For those who would rather avoid such radical changes, support of the government’s more modest policy of derogation seems the prudent course.  Should Strasbourg preserve the wartime extension of the ECHR even after such a derogation, the government would be driven to consider more drastic responses. Should the UK government finally secure rulings in its favour on the extraterritorial application of the ECHR, and the Convention’s relationship with International Humanitarian Law, this too would head off the pressure for drastic responses, and largely remove the need for derogation.

Lord David Pannick’s ‘Opting out of human rights law during war will make no difference’, was published in The Times on 13 Oct 2016:

Opting out of human rights law during war will make no difference

Policies announced at party conferences often contain much sound and fury, but signify nothing that can withstand legal analysis. So it is with the policy announced at the Conservative conference last week to derogate from the European Convention on Human Rights — that is, make it non-applicable — in relation to claims of alleged human rights abuses by members of the armed forces in time of war.

The prime minister, Theresa May, told the conference on October 5 that “we will never again — in any future conflict — let those activist, left-wing human rights lawyers harangue and harass the bravest of the brave — the men and women of Britain’s armed forces”.

A little more detail was given the day before by the secretary of state for defence, Sir Michael Fallon. He told the conference that “much of the litigation we face comes from the extension of the convention to the battlefield”. This is “damaging our troops, undermining military operations and costing taxpayers millions”. So, he announced, “in future conflicts we intend to derogate from the convention”. That will “protect our armed forces from many of the industrial-scale claims we have seen post Iraq and Afghanistan”.

In 2011, the European Court of Human Rights expanded the territorial scope of the convention. Without explaining why or how it was departing from earlier judgments, it recognised that the convention applies to the conduct of British armed forces in Iraq where they had physical control over an individual, even though they had no sovereignty or effective control over the area in question.

The Court of Appeal (Lord Thomas of Cwmgiedd, the lord chief justice, Lord Justice Lloyd Jones and Lord Justice Beatson) pointed out the difficulties in its judgment in the Serdar Mohammed case in July 2015. The convention is “designed to regulate the domestic exercise of state power”. It causes legal and practical difficulties to apply it “in the very different context of extra-territorial military operations”, particularly where our armed forces are acting at the request of the lawful government of the host state. The relationship between the convention and international humanitarian law is also “a matter of great complexity and uncertainty”.

Lord Justice Lloyd Jones added in his judgment for the Court of Appeal in the Al-Saadoon case last month that the law governing whether, and if so in what circumstances, the convention applies to the conduct of British forces in Iraq “remains highly controversial”. Understanding the principles stated by the European Court “is not an easy task”.
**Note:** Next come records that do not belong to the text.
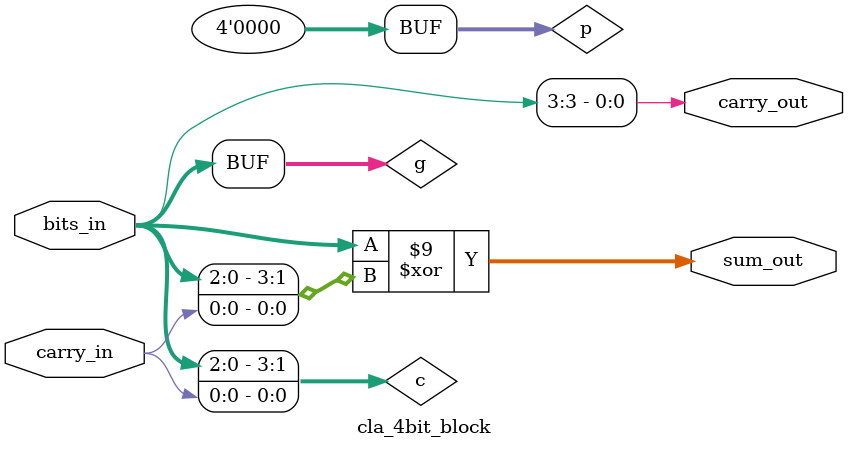
<source format=sv>
module threshold_pattern_matcher #(parameter W = 16, THRESHOLD = 3) (
    input [W-1:0] data, pattern,
    output match_flag
);
    wire [W-1:0] xnor_result;
    wire [$clog2(W+1)-1:0] match_count;

    // Pattern matching logic
    pattern_matcher #(.WIDTH(W)) pattern_match (
        .data(data),
        .pattern(pattern),
        .match_result(xnor_result)
    );

    // Bit counter
    cla_bit_counter #(.WIDTH(W), .COUNT_WIDTH($clog2(W+1))) bit_counter (
        .bits_in(xnor_result),
        .count_out(match_count)
    );

    // Threshold comparator
    threshold_checker #(.COUNT_WIDTH($clog2(W+1)), .THRESHOLD(THRESHOLD)) threshold_check (
        .count(match_count),
        .match_flag(match_flag)
    );
endmodule

// Pattern matching module
module pattern_matcher #(parameter WIDTH = 16) (
    input [WIDTH-1:0] data, pattern,
    output [WIDTH-1:0] match_result
);
    assign match_result = ~(data ^ pattern);
endmodule

// Threshold checking module
module threshold_checker #(parameter COUNT_WIDTH = 5, THRESHOLD = 3) (
    input [COUNT_WIDTH-1:0] count,
    output match_flag
);
    assign match_flag = (count >= THRESHOLD);
endmodule

// CLA-based bit counter module
module cla_bit_counter #(
    parameter WIDTH = 16,
    parameter COUNT_WIDTH = 5
) (
    input [WIDTH-1:0] bits_in,
    output [COUNT_WIDTH-1:0] count_out
);
    // First level CLA blocks
    wire [3:0] level1_sums[1:0];
    wire [COUNT_WIDTH-1:0] level1_sum_total;
    
    // Generate and propagate signals
    wire [3:0] g1, p1, g2, p2;
    wire c4;
    
    // First 4-bit block logic
    cla_4bit_block first_block (
        .bits_in(bits_in[3:0]),
        .carry_in(1'b0),
        .sum_out(level1_sums[0]),
        .carry_out(c4)
    );
    
    // Second 4-bit block logic
    cla_4bit_block second_block (
        .bits_in(bits_in[7:4]),
        .carry_in(c4),
        .sum_out(level1_sums[1]),
        .carry_out()  // Unused
    );
    
    // Sum the partial results
    assign level1_sum_total = level1_sums[0][0] + level1_sums[0][1] + 
                             level1_sums[0][2] + level1_sums[0][3] + 
                             level1_sums[1][0] + level1_sums[1][1] + 
                             level1_sums[1][2] + level1_sums[1][3];
    
    assign count_out = level1_sum_total;
endmodule

// 4-bit CLA block module
module cla_4bit_block (
    input [3:0] bits_in,
    input carry_in,
    output [3:0] sum_out,
    output carry_out
);
    wire [3:0] g, p, c;
    
    // Generate and propagate signals
    assign g = bits_in;
    assign p = 4'b0;
    
    // Carry lookahead logic
    assign c[0] = carry_in;
    assign c[1] = g[0] | (p[0] & c[0]);
    assign c[2] = g[1] | (p[1] & c[1]);
    assign c[3] = g[2] | (p[2] & c[2]);
    assign carry_out = g[3] | (p[3] & c[3]);
    
    // Sum calculation
    assign sum_out = bits_in ^ c;
endmodule
</source>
The problem with the derogation announced by the prime minister last week is that it will make very little, if any, contribution to addressing the difficulties. Indeed it is likely only to increase the legal uncertainties.

Article 15 of the convention allows for a derogation only “in time of war or other public emergency threatening the life of the nation”. It is not enough that there are military activities to prevent terrorism in or from other countries. Even if there is a war, Article 15 adds that a derogation would be valid only “to the extent strictly required by the exigencies of the situation”. I do not see how a derogation based on the reasoning of the prime minister, or concern about the jurisprudence of the European Court, could possibly satisfy that criterion. Strong evidence would be required to show that the application of the convention would impair the United Kingdom’s ability to achieve its military aims during a war. That seems very unlikely.

In any event, Article 15 does not allow for any derogation from Article 2 (the right to life), “except in respect of deaths resulting from lawful acts of war”. So if an allegation were to be made that British troops deliberately killed civilians during a war, the derogation would not apply. Article 15 adds that the derogation does not apply to allegations of torture, or degrading or inhuman treatment, contrary to Article 3. So a derogation would not be able to prevent such human rights claims even in time of war.

What appears to have prompted the prime minister’s announcement is the work of the Iraq Historic Allegations Team established by the government in November 2010 to investigate allegations of serious criminal offences by British soldiers, in particular the murder of Iraqi civilians. Many of the complaints were spurious. But some of them have been considered worthy of serious consideration. A derogation under Article 15 would be irrelevant to all this. It concerns human rights law. It does not affect the criminal law which, by reason of the Armed Forces Act 2006, applies to the conduct of British soldiers throughout the world.